El cambio del cubo no pasó inadvertido entre las mujeres de la ciudad. E inmediatamente todas supieron quién era el artífice. Difundieron la noticia entre padres y maridos. Dos días más tarde, mientras José realizaba unos trabajos de albañilería, se presentaron ante él dos hombres ricos de la ciudad: Joel, el tintorero conocido por todo el mundo, y Guerim, el no menos apreciado fabricante de sandalias decorativas. Los dos vinieron para ver los objetos fabricados por José. Acariciaban la madera cuidadosamente pulida con muestras de admiración. Inmediatamente uno encargó una mesa y el otro dos banquetas.

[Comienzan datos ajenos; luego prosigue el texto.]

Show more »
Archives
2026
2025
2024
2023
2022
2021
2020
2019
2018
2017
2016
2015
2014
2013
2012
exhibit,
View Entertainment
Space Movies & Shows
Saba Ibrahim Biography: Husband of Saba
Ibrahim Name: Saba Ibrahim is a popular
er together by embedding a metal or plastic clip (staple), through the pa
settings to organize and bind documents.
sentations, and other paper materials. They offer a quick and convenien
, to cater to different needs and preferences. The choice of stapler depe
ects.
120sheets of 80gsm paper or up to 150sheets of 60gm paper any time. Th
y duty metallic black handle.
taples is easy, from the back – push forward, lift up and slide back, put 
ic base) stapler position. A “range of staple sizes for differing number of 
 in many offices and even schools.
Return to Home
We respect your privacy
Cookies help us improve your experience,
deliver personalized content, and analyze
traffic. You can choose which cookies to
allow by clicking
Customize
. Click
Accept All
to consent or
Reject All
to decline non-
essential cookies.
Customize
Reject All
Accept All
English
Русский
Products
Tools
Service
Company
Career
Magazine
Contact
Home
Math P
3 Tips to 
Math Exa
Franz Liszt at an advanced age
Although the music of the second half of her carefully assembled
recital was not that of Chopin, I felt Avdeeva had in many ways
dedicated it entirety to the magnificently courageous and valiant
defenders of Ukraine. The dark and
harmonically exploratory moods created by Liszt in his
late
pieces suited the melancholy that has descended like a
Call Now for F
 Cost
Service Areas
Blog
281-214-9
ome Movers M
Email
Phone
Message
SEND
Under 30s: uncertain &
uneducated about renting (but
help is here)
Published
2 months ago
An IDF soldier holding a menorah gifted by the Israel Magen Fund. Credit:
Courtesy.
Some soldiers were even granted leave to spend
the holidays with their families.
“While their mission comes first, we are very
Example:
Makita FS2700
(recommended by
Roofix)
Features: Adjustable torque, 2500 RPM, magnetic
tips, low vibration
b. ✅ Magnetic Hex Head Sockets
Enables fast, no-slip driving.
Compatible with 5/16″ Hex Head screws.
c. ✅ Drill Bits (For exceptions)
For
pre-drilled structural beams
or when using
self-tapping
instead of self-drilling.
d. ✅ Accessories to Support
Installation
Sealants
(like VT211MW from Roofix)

Los encargos llovían uno tras otro. La mayoría de los que venían eran labradores que necesitaban rejas, arados, palas y horquillas. Le pedían urgencia en la entrega debido a los trabajos del campo. José abandonaba constantemente la construcción para atender los encargos urgentes. Los procedentes de los comerciantes ricos podían esperar. Para él las herramientas de trabajo tenían preferencia. Ganaba poco con ellas, pero lo que ganaba le bastaba ampliamente. Iba ahorrando para el mohar, que se había comprometido a pagar por Miriam a Cleofás. También daba a los necesitados. La noticia pronto se extendió entre los pobres de la ciudad y en cuanto desaparecían los que venían con encargos, de detrás de los árboles y de las paredes salían tímidamente ciegos, cojos e incluso leprosos. Ninguno se marchaba sin ayuda.
Los días transcurrían uno tras otro. Ya había pasado medio año desde que José llegó a Nazaret. La casa fue por fin terminada. Los encargos no faltaban. José, aunque hacía muchas cosas, se aplicaba siempre con esmero y no entregaba nada sin antes haberlo terminado cuidadosamente. Normalmente daba un plazo más bien largo, pero casi siempre el trabajo estaba terminado antes.

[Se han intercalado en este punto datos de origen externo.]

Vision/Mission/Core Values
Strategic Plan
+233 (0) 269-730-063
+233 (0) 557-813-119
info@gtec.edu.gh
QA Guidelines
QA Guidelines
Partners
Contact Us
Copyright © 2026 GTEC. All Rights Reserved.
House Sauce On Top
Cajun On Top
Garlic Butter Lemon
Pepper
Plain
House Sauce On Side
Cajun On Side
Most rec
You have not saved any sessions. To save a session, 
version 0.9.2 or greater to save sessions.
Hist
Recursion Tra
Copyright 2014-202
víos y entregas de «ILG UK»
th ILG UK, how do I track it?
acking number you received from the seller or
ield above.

Tal como ocurría en Belén, por su taller empezaron a aparecer los niños. De lejos parecían sentir su simpatía. Aprendió rápidamente a reconocerlos. Los conocía por su nombre. Desde luego, los primeros eran los hijos de Cleofás. Venían los chicos, venían las chicas. Hablaba con ellos y escuchaba lo que decían. A los mayores les enseñaba cómo utilizar la sierra, la garlopa, el martillo.
Después de los niños vinieron los mayores. Les atraía no sólo la curiosidad de conocer al nuevo naggar. Venían con ruegos de ayuda o consejo. José no podía imaginarse por qué él, siendo joven, poco hablador, recién llegado a la ciudad, se convertía en consejero de muchas personas mayores que él y ciertamente más experimentadas.